======== RECORDS TO PROCESS

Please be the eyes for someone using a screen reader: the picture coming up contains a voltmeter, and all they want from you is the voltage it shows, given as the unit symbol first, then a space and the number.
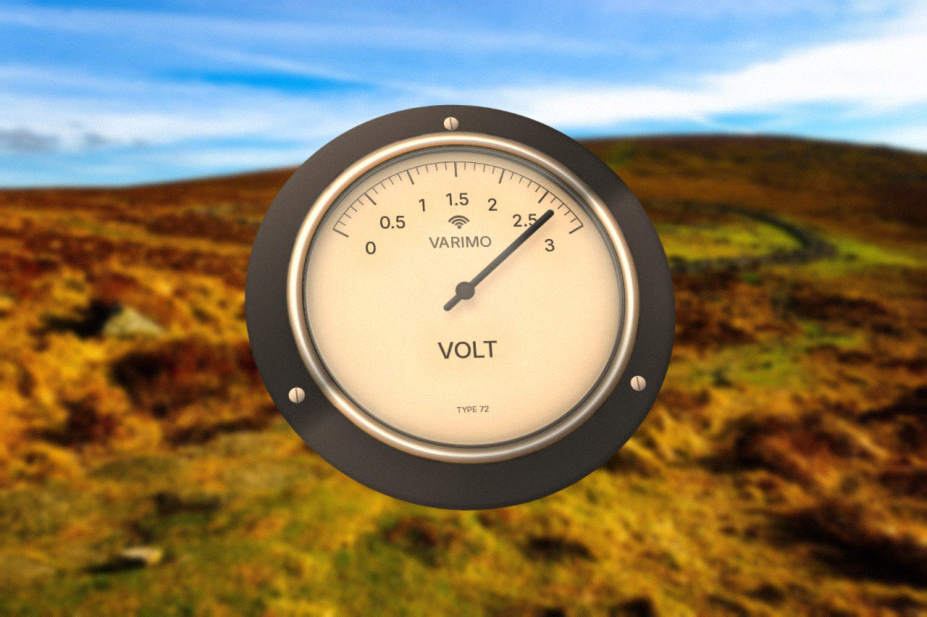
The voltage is V 2.7
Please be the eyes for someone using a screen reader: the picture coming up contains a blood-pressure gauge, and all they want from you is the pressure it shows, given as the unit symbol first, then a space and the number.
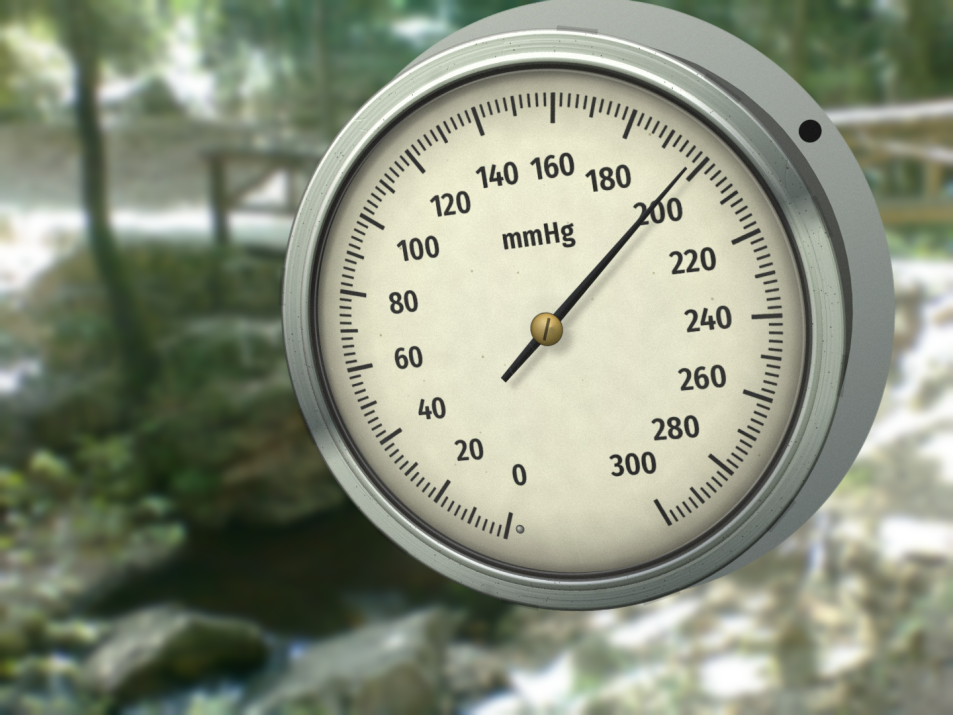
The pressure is mmHg 198
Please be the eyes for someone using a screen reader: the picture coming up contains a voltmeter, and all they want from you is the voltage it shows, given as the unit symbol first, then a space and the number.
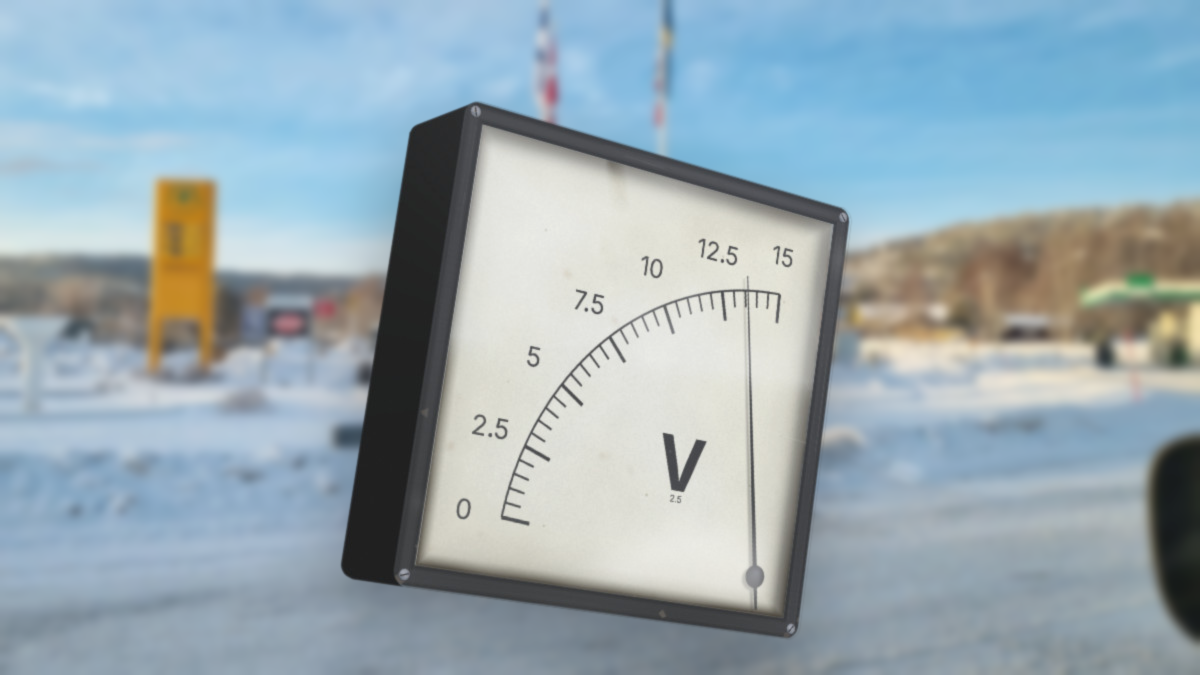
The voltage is V 13.5
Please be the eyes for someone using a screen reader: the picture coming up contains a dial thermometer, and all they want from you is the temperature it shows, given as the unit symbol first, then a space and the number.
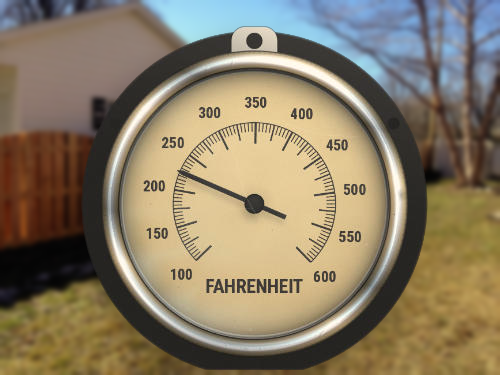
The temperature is °F 225
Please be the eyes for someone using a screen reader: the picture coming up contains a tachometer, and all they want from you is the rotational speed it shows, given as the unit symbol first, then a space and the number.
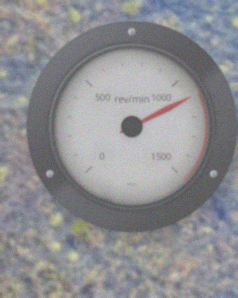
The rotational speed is rpm 1100
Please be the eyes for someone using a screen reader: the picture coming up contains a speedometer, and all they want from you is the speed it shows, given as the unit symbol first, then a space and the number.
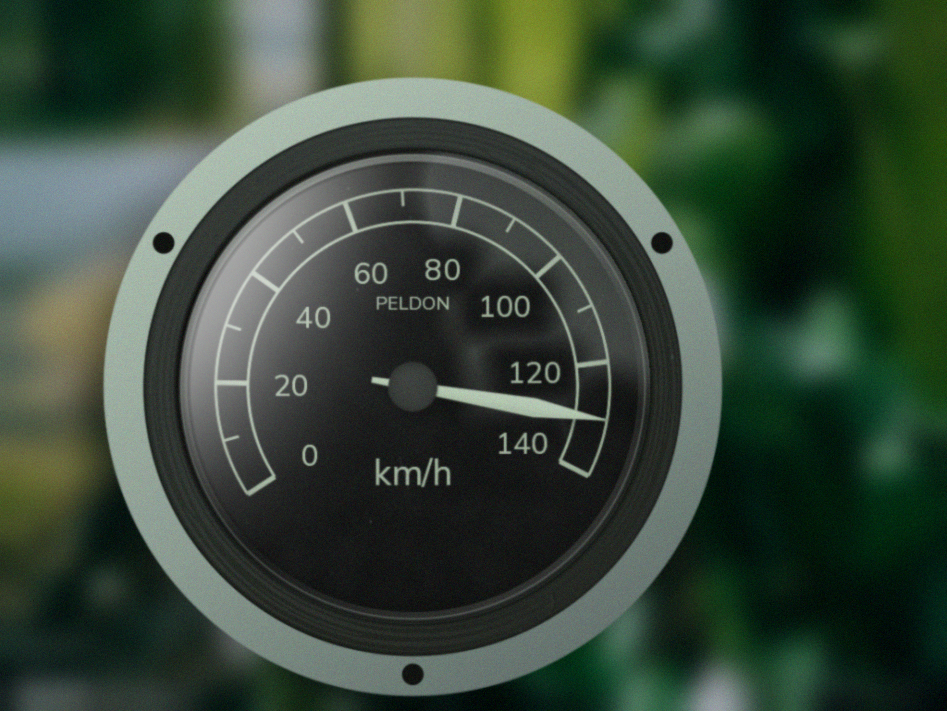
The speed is km/h 130
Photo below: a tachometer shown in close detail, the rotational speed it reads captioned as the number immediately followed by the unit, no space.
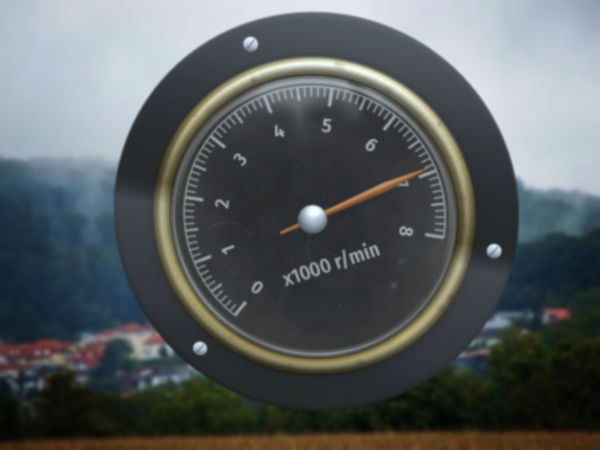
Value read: 6900rpm
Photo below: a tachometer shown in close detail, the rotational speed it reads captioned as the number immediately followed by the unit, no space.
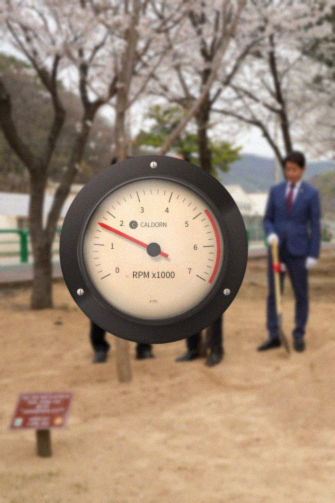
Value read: 1600rpm
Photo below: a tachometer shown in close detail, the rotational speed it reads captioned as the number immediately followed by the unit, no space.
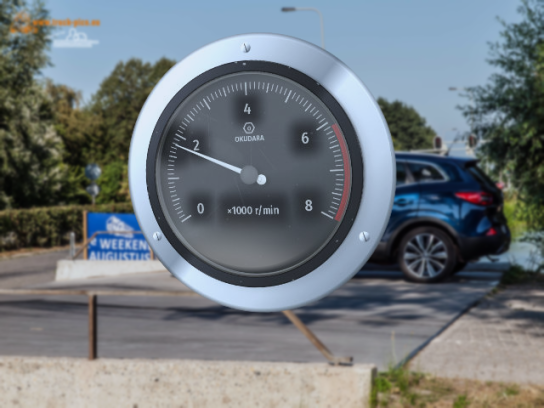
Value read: 1800rpm
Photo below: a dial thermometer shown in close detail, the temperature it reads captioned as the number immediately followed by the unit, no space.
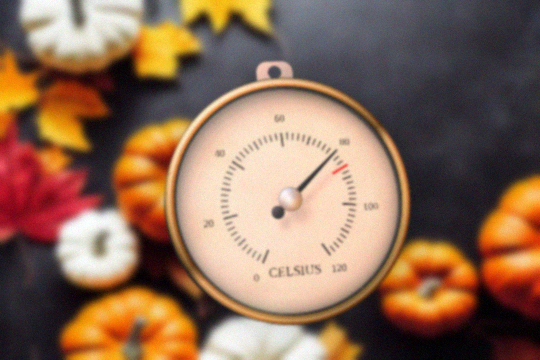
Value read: 80°C
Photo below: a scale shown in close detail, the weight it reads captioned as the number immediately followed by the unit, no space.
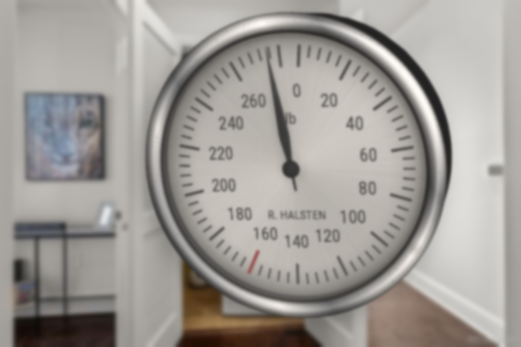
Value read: 276lb
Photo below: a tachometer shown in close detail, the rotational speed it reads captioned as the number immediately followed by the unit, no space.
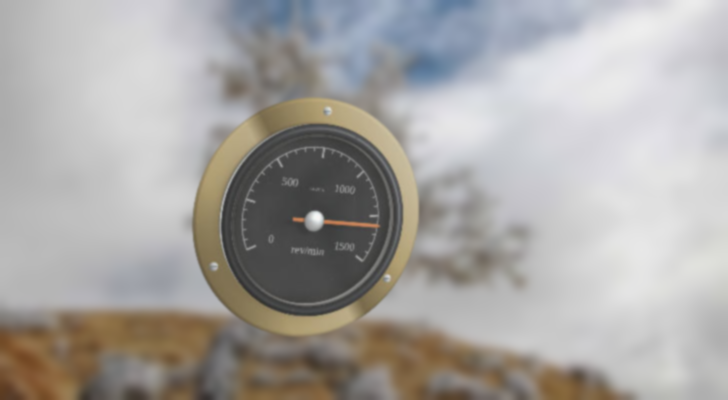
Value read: 1300rpm
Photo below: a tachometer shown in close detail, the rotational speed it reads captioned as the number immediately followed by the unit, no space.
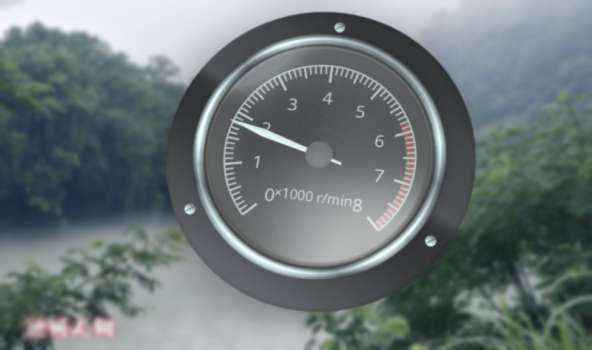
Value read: 1800rpm
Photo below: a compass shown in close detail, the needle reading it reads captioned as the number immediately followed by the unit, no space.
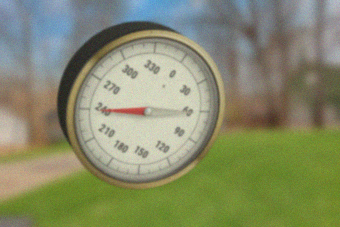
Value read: 240°
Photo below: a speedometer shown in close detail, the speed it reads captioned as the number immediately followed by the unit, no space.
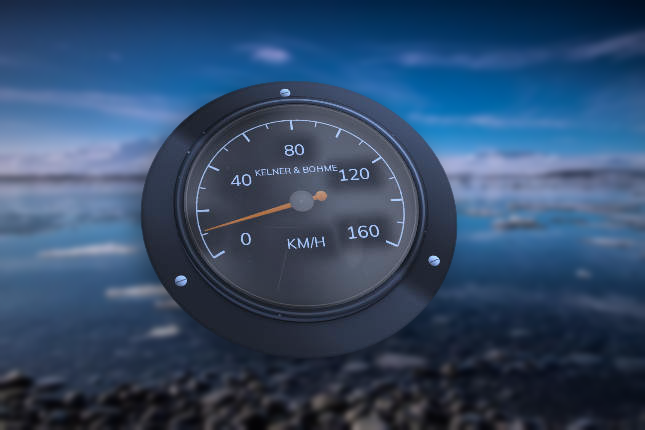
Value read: 10km/h
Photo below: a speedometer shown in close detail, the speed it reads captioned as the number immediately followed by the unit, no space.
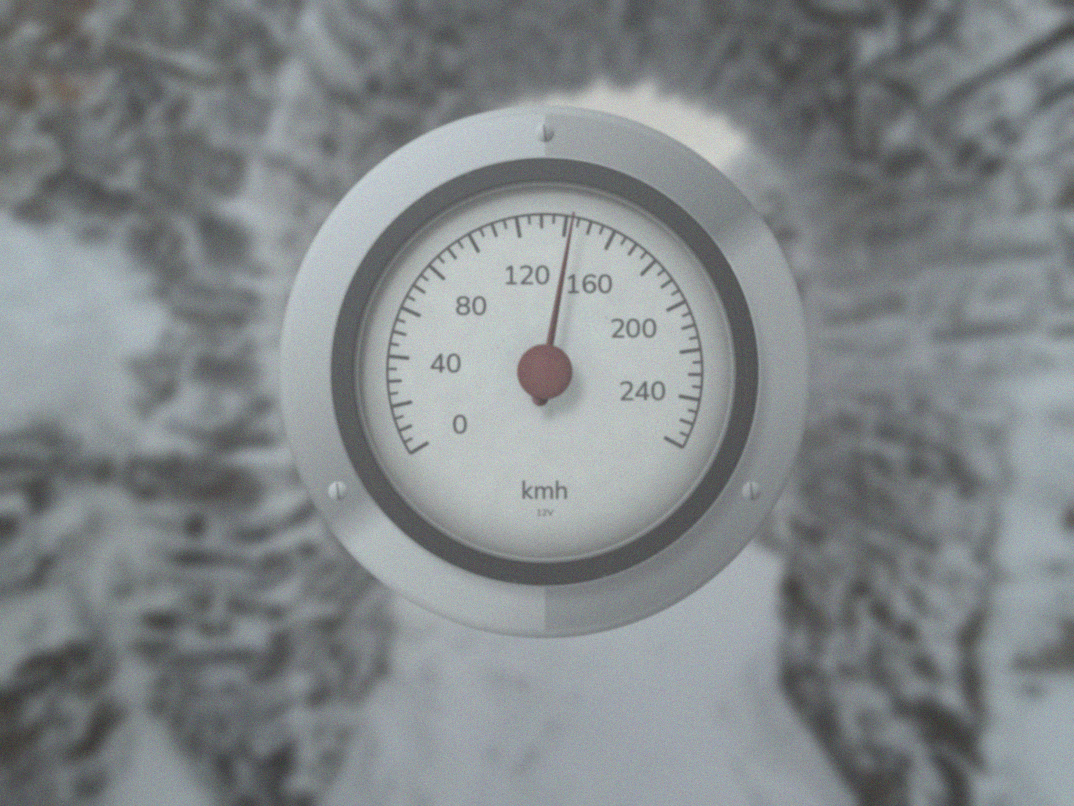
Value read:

================

## WHAT IS REQUIRED
Quote the items word for word, beginning with their first line and stopping after the line that contains "The voltage is V 2.7". Leave the pictures out.

## YOUR SOLUTION
Please be the eyes for someone using a screen reader: the picture coming up contains a voltmeter, and all they want from you is the voltage it shows, given as the unit symbol first, then a space and the number.
The voltage is V 2.7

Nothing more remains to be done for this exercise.